### TASK OBJECTIVE
When a line of the material has the word "account" in it, copy that line.

== Segment start ==

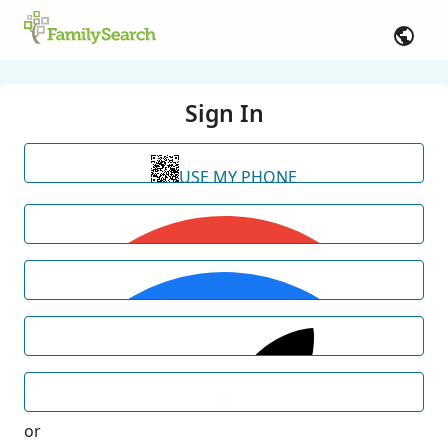
Sign In
USE MY PHONE
or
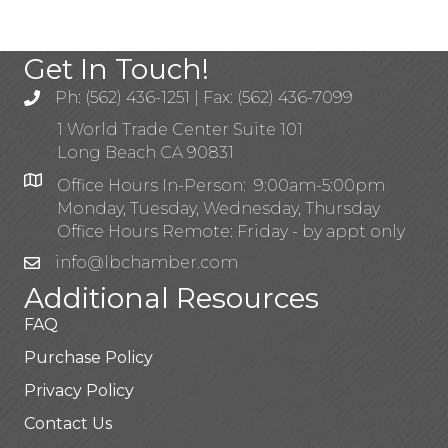
Get In Touch!
Ph: (562) 436-1251 | Fax: (562) 436-7099
1 World Trade Center Suite 101
Long Beach CA 90831
Office Hours In-Person: 9:00am-5:00pm
Monday, Tuesday, Wednesday, Thursday
Office Hours Remote: Friday - by appt only
info@lbchamber.com
Additional Resources
FAQ
Purchase Policy
Privacy Policy
Contact Us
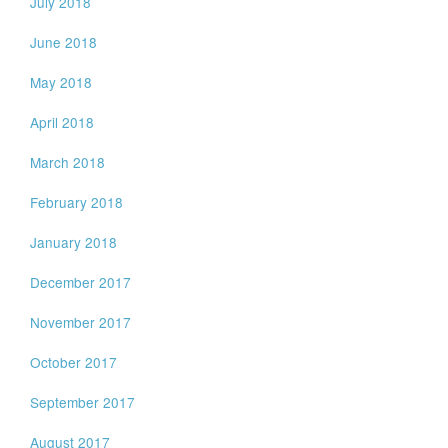
July 2018
June 2018
May 2018
April 2018
March 2018
February 2018
January 2018
December 2017
November 2017
October 2017
September 2017
August 2017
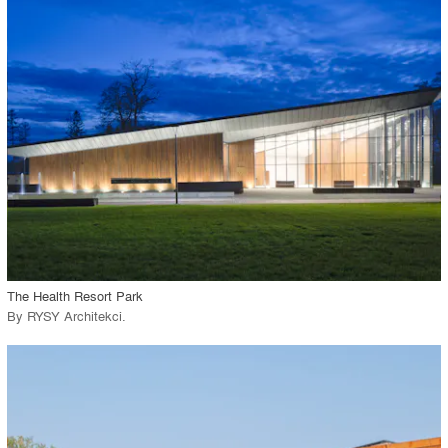
playlist_add
fullscreen
Environment
Location
Firm
View Project
call_made
The Health Resort Park
By
RYSY Architekci
.
playlist_add
fullscreen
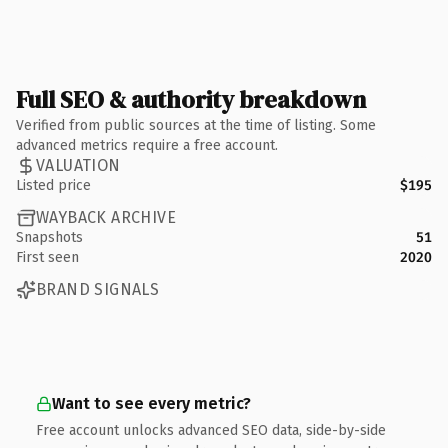
Full SEO & authority breakdown
Verified from public sources at the time of listing. Some
advanced metrics require a free account.
VALUATION
Listed price
$195
WAYBACK ARCHIVE
Snapshots
51
First seen
2020
BRAND SIGNALS
Want to see every metric?
Free account unlocks advanced SEO data, side-by-side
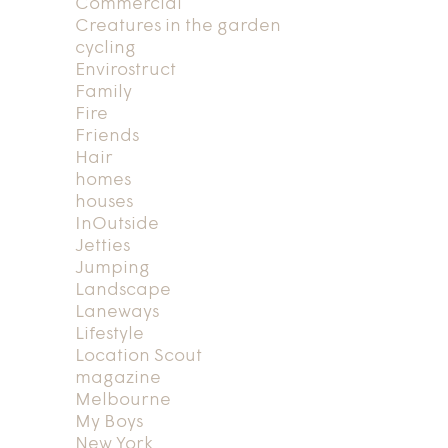
Commercial
Creatures in the garden
cycling
Envirostruct
Family
Fire
Friends
Hair
homes
houses
InOutside
Jetties
Jumping
Landscape
Laneways
Lifestyle
Location Scout
magazine
Melbourne
My Boys
New York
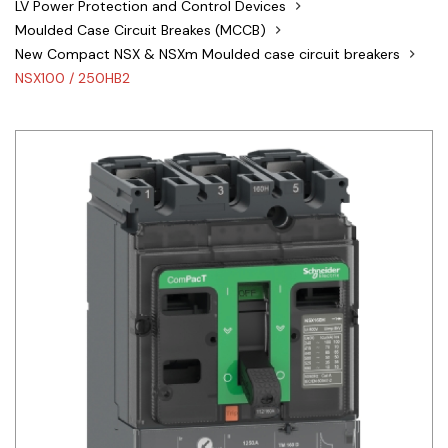
LV Power Protection and Control Devices
Siemens
Moulded Case Circuit Breakes (MCCB)
New Compact NSX & NSXm Moulded case circuit breakers
Autonics
NSX100 / 250HB2
Thomas & Betts
Kaku
Hager
Cable & Accessories
Cikachi / CNTD
Electronicon
Evernew
Fuji Electric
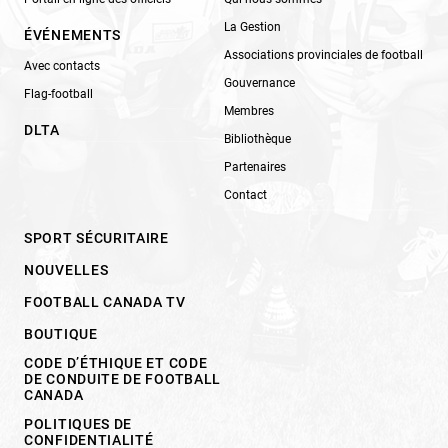
La Gestion
ÉVÉNEMENTS
Associations provinciales de football
Avec contacts
Gouvernance
Flag-football
Membres
DLTA
Bibliothèque
Partenaires
Contact
SPORT SÉCURITAIRE
NOUVELLES
FOOTBALL CANADA TV
BOUTIQUE
CODE D’ÉTHIQUE ET CODE
DE CONDUITE DE FOOTBALL
CANADA
POLITIQUES DE
CONFIDENTIALITÉ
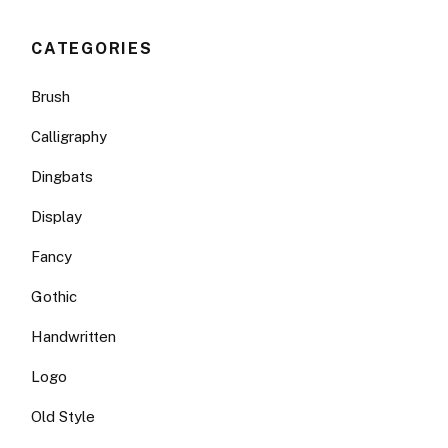
CATEGORIES
Brush
Calligraphy
Dingbats
Display
Fancy
Gothic
Handwritten
Logo
Old Style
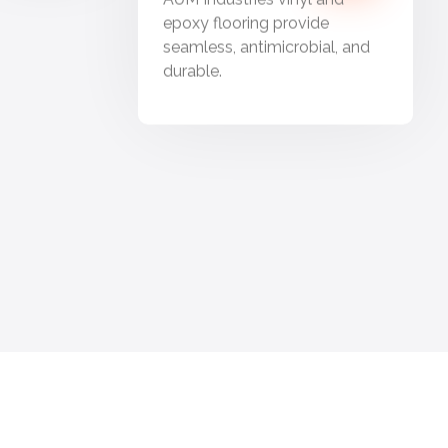
epoxy flooring provide
seamless, antimicrobial, and
durable.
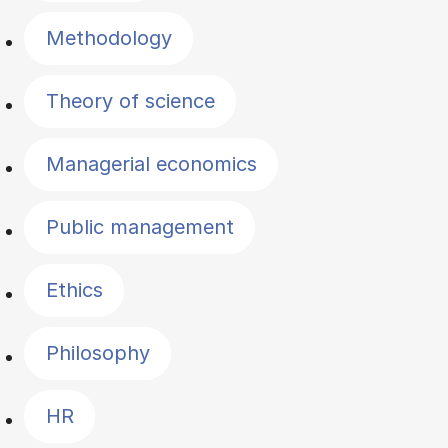
Methodology
Theory of science
Managerial economics
Public management
Ethics
Philosophy
HR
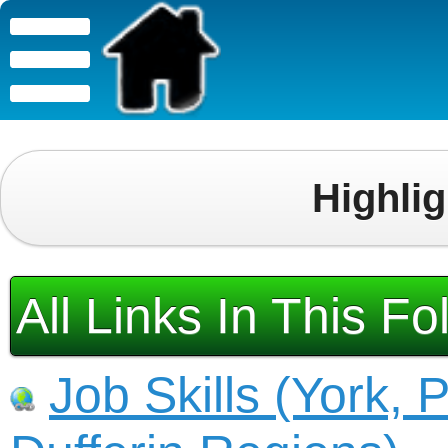
Highli
All Links In This Fo
Job Skills (York, 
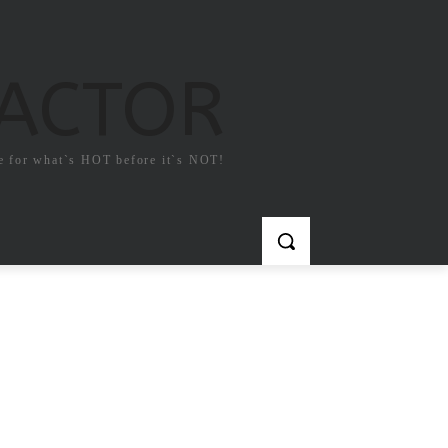
FACTOR
e for what`s HOT before it`s NOT!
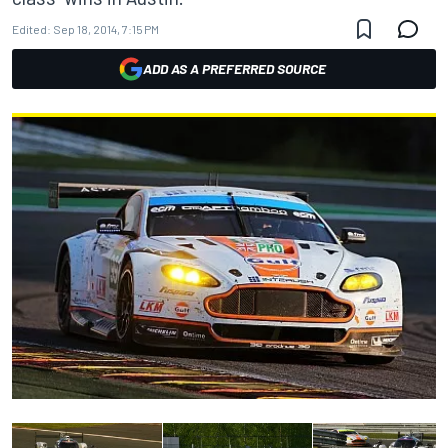
Edited:
Sep 18, 2014, 7:15 PM
ADD AS A PREFERRED SOURCE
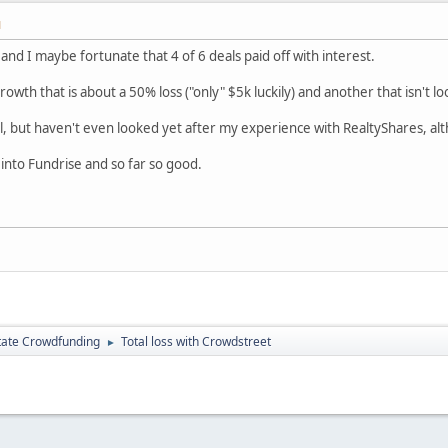
M
and I maybe fortunate that 4 of 6 deals paid off with interest.
owth that is about a 50% loss ("only" $5k luckily) and another that isn't lo
l, but haven't even looked yet after my experience with RealtyShares, al
into Fundrise and so far so good.
tate Crowdfunding
Total loss with Crowdstreet
►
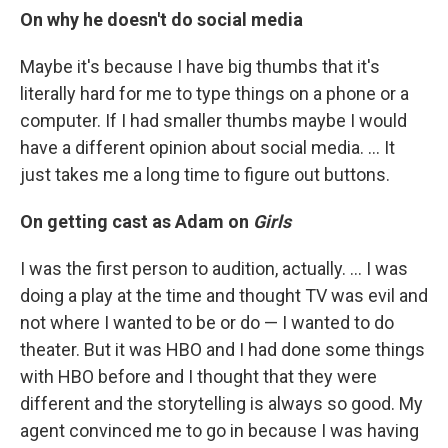
On why he doesn't do social media
Maybe it's because I have big thumbs that it's
literally hard for me to type things on a phone or a
computer. If I had smaller thumbs maybe I would
have a different opinion about social media. ... It
just takes me a long time to figure out buttons.
On getting cast as Adam on
Girls
I was the first person to audition, actually. ... I was
doing a play at the time and thought TV was evil and
not where I wanted to be or do — I wanted to do
theater. But it was HBO and I had done some things
with HBO before and I thought that they were
different and the storytelling is always so good. My
agent convinced me to go in because I was having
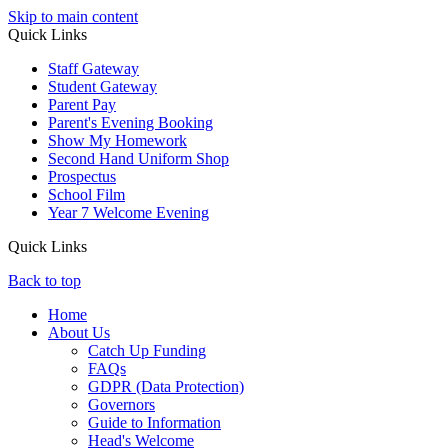
Skip to main content
Quick Links
Staff Gateway
Student Gateway
Parent Pay
Parent's Evening Booking
Show My Homework
Second Hand Uniform Shop
Prospectus
School Film
Year 7 Welcome Evening
Quick Links
Back to top
Home
About Us
Catch Up Funding
FAQs
GDPR (Data Protection)
Governors
Guide to Information
Head's Welcome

== Segment end ==

### REPLY
advanced metrics require a free account.
Free account unlocks advanced SEO data, side-by-side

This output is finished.